B.C. Premier John Horgan is formally asking the federal government to decriminalize possession of illegal drugs for personal use.
In a letter sent to Prime Minister Justin Trudeau on Monday, Horgan says decriminalization would ‘reduce the systemic stigma associated with illicit drug use and support people to access the services that they need’.
“Criminal prohibitions are ineffective in deterring drug use, and criminalization of drug possession directly leads to both individuals and systemic stigma and discrimination that prevent people from seeking services,” Horgan writes.
In June, 175 people in the province died from an illicit drug overdose, surpassing the previous high of 171 in May.
The Canadian Association of Chiefs of Police (CACP) is calling for the decriminalization of simple possession of illicit drugs, a call Horgan is openly supporting.
The association is calling for the creation of a national task force to look into drug policy reform.
Provincial health officer Dr. Bonnie Henry is also calling for police to stop arresting people for the possession of illicit drugs for personal use.
Horgan’s letter urges Ottawa to develop a national plan to move towards a change in policy around controlled substances for personal use.
“The province of British Columbia offers its support and encouragement to the government of Canada to take urgent, necessary action on this matter to save lives,” Horgan writes.
British Columbia has struggled dealing with both the ongoing COVID-19 pandemic and the ongoing overdose crisis. Since the coronavirus pandemic began a spike in illicit drug deaths has happened due to more drug users using alone and a more toxic drug supply.

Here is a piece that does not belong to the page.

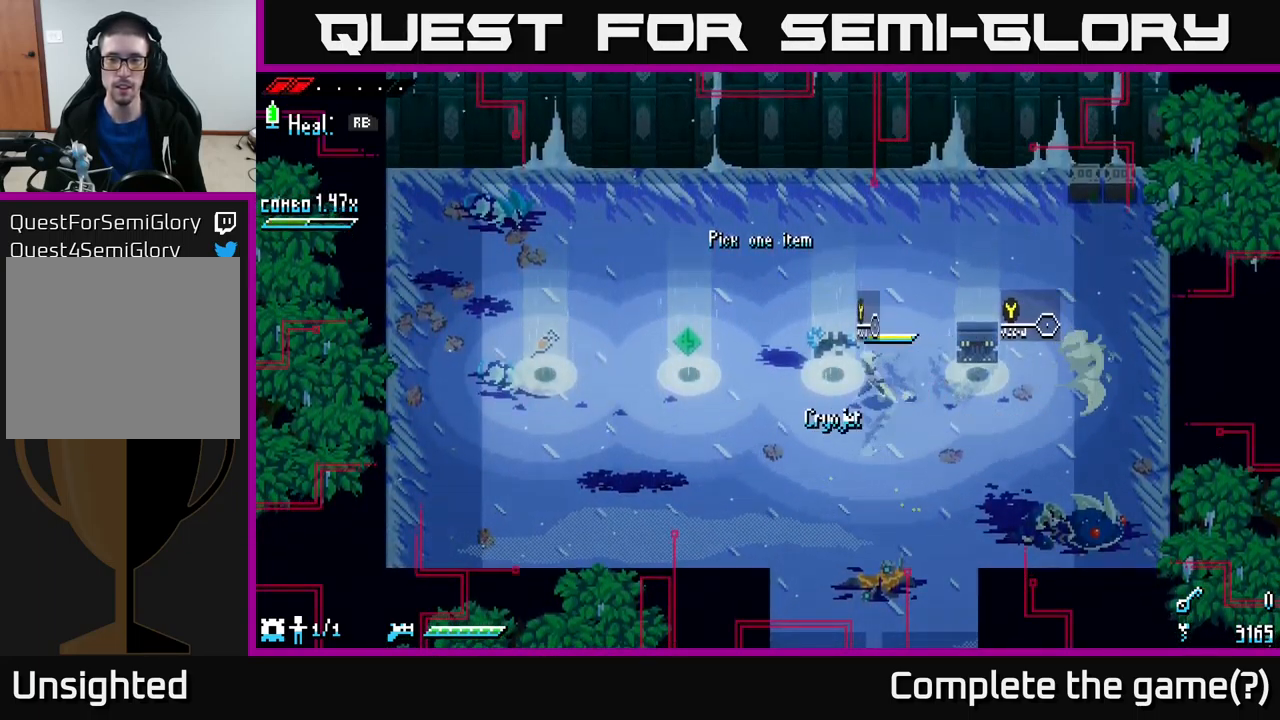
{"buttons": [], "left_stick": "center", "right_stick": "center", "events": [[133, "X", "up"], [433, "left_stick", "center"]]}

Health officials have argued many times decriminalization would decrease the fears of drug users of using with friends. The B.C. government put in place measures before the pandemic to provide pharmaceutical grade opioids in an attempt to reduce the reliance on toxic street drugs.
“We need to put as much time and effort and kindness and compassion into caring for people who use drugs as we have been successful in doing in responding to the COVID-19 crisis,” Henry said.